Au-delà des artistes qui véhiculent par le dépassement des limites du corps, plusieurs théoriciens artistiques proposent un travail intérieur plutôt tortueux, une exorcisation par les émotions, pour atteindre un résultat final.

Prenons ici Konstantin Stanislavski. Sa doctrine très répandue dans le jeu encore aujourd’hui propose un processus centré sur l’expérience personnelle de l’acteur et la transmission de ses émotions dans un contexte de théâtre. On demande ainsi à l’acteur de revivre des moments difficiles, ou joyeux. N’est-ce pas torturant d’enfoncer le couteau dans la plaie ? Je ne crois pas que l’art est un processus qui peut se faire pertinent s’il est abordé selon un concept extérieur à l’artiste. Ainsi, oui, sa participation complète ne devrait pas être refusée puisqu’une constatation plus complète des concepts peut être faite.

Attirer l’attention ?

Si certaines formes d’art se veulent flamboyantes, vides de contenu et produits de vente, pourquoi les taire ? Ne deviennent-elles pas en soi un moyen de discuter de la corruption ?
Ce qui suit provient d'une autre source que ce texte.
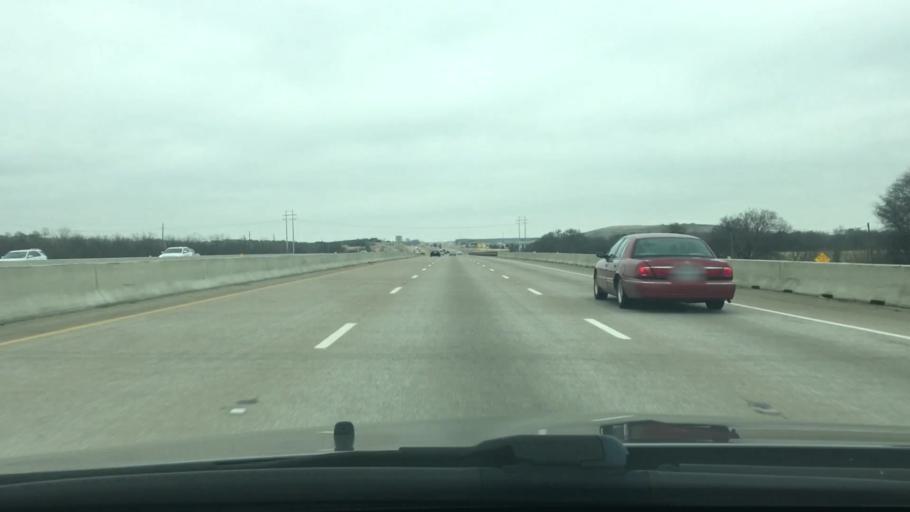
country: US
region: Texas
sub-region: Ellis County
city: Palmer
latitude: 32.4092
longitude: -96.6585
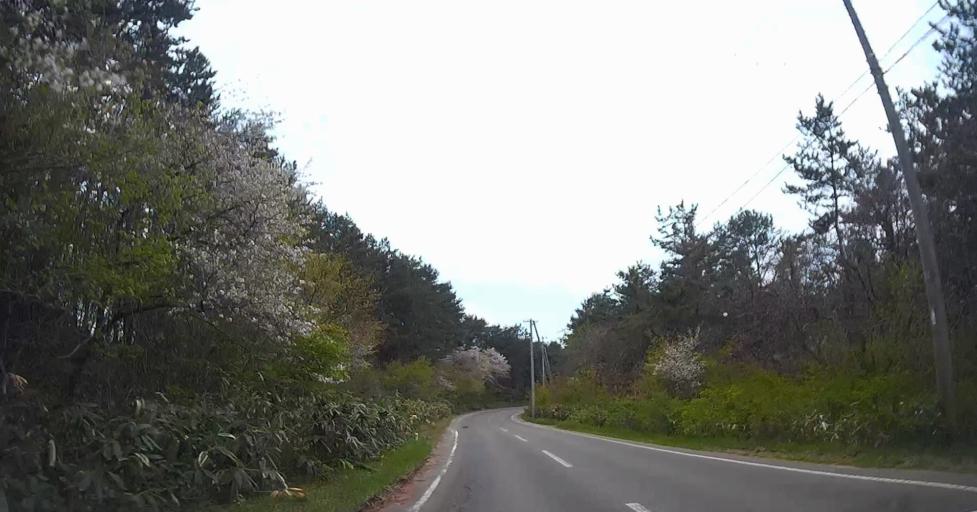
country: JP
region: Aomori
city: Shimokizukuri
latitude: 40.9367
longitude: 140.3365
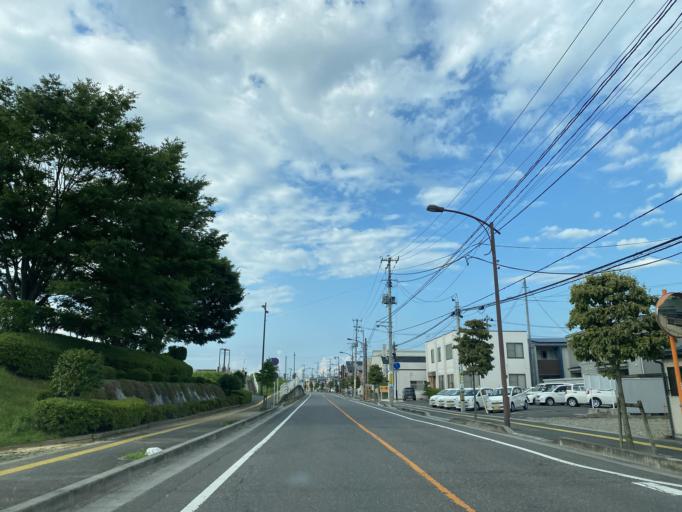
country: JP
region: Fukushima
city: Koriyama
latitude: 37.3634
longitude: 140.3835
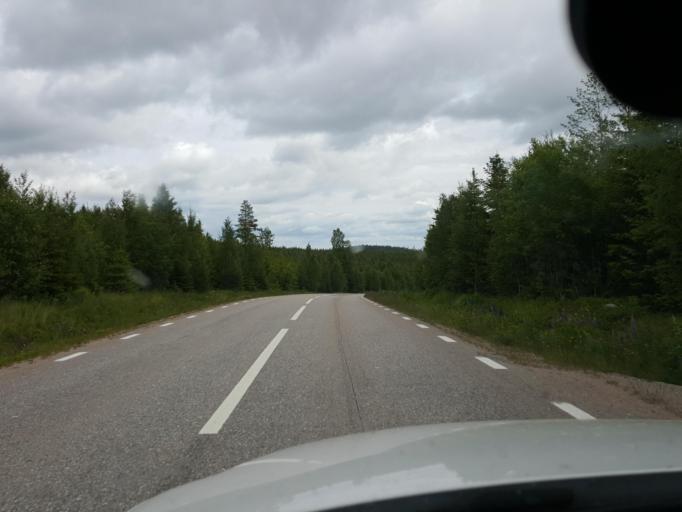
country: SE
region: Gaevleborg
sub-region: Ljusdals Kommun
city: Farila
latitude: 61.7654
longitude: 15.5722
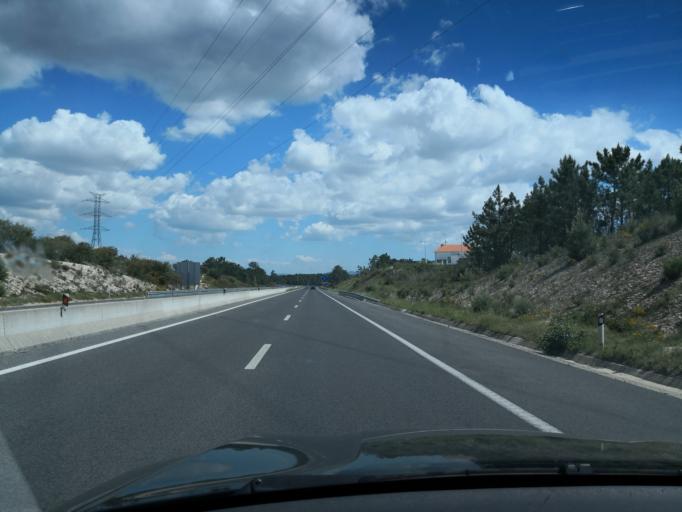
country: PT
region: Setubal
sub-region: Seixal
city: Corroios
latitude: 38.6108
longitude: -9.1536
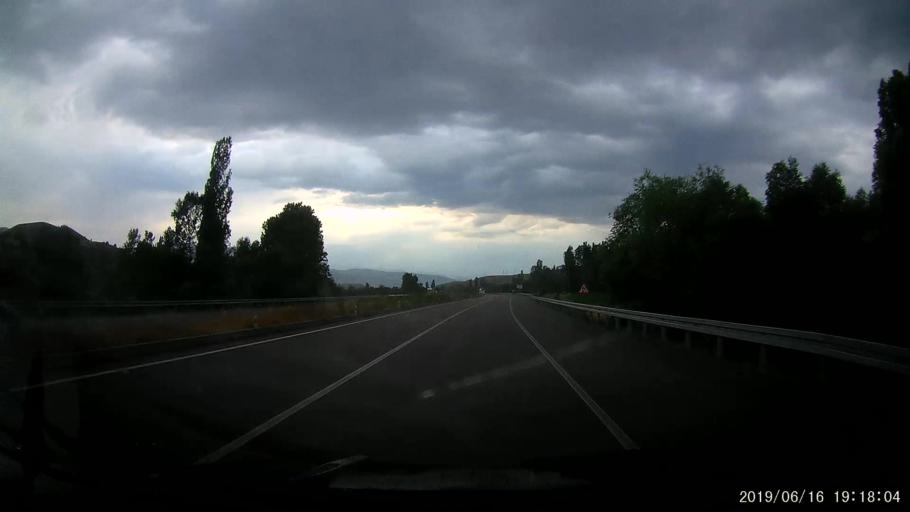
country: TR
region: Sivas
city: Akincilar
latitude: 40.0945
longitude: 38.4682
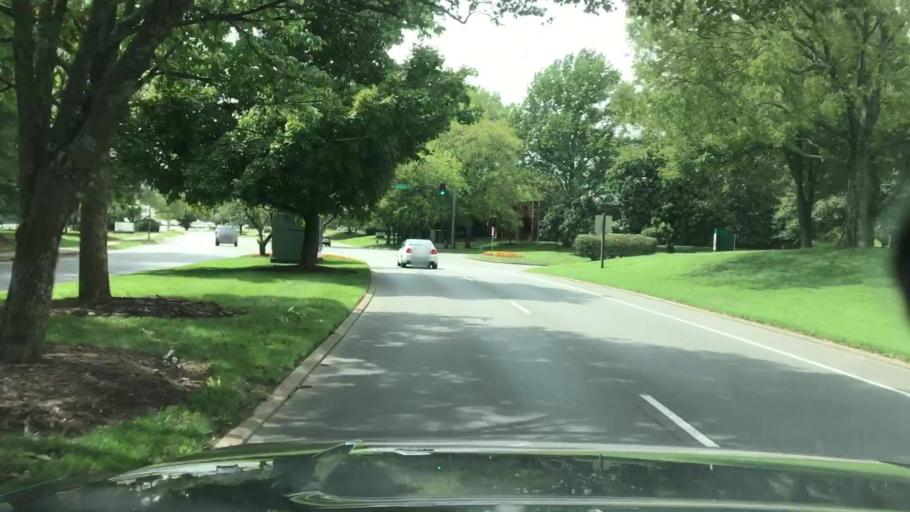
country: US
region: Tennessee
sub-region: Williamson County
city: Brentwood
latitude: 36.0342
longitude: -86.7944
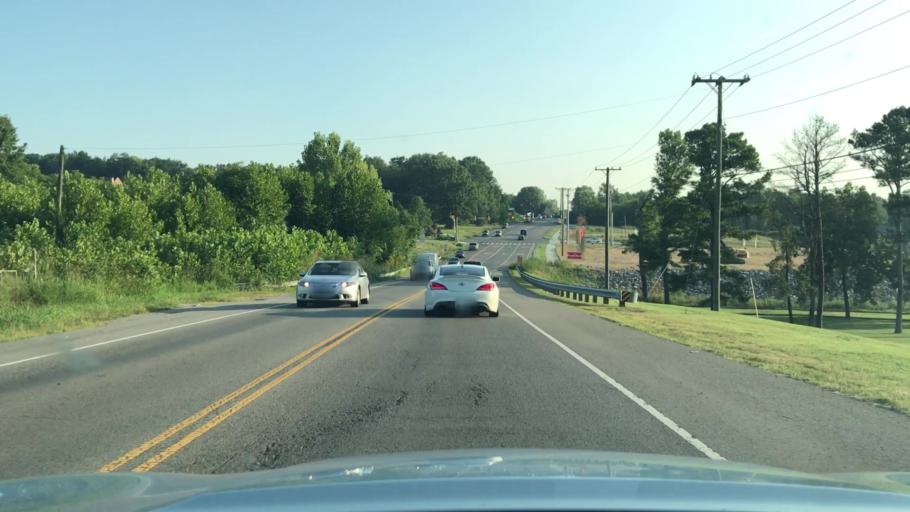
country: US
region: Tennessee
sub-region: Rutherford County
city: La Vergne
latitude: 36.0070
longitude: -86.6217
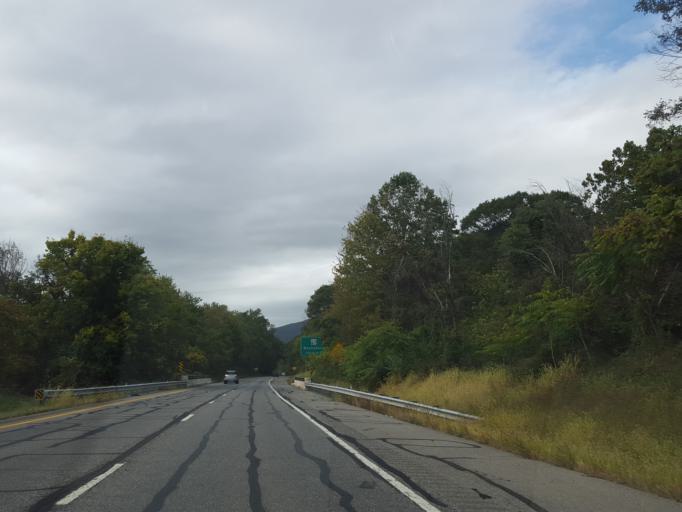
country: US
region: Maryland
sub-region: Frederick County
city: Brunswick
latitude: 39.3310
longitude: -77.6656
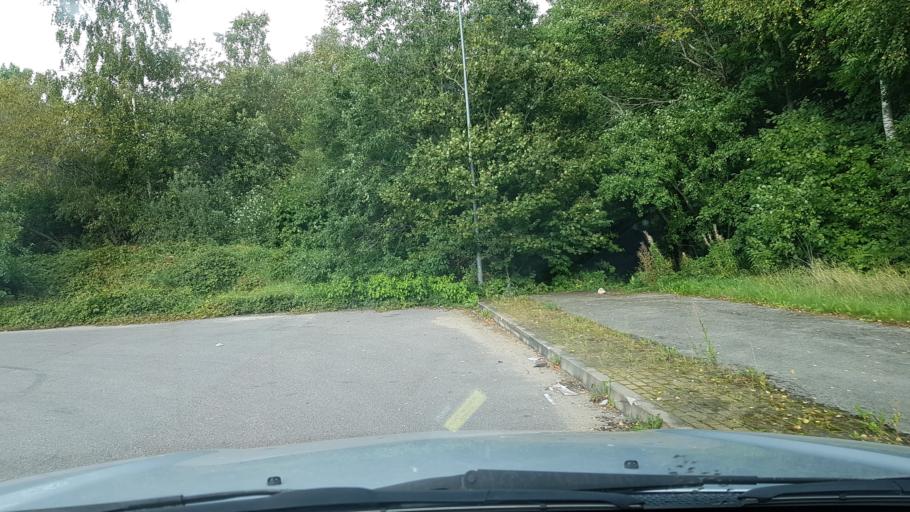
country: EE
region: Harju
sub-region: Rae vald
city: Jueri
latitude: 59.3717
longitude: 24.8792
On demande la liberté d’expression, alors pourquoi le destin du corps en art se doit-il d’être limité par la convention alors qu’il ne demande qu’à la remettre en question ?

Bon, on me dira que certaines limites doivent être imposées, car le respect de soi est important. Revenons ici au sujet ; nous parlons ici de contexte artistique. Si nous sommes si bien protégés par des structures autour de nous, l’art ne peut avoir de limite puisqu’il est un laboratoire de la science éthique.

Que le public s’exorcise avec l’artiste, qu’il devienne participant. Non pas seulement artificiellement, protégé par la convention et le « semblant ». L’art constate. L’art est intrusif. Il peut devenir ce qu’il veut.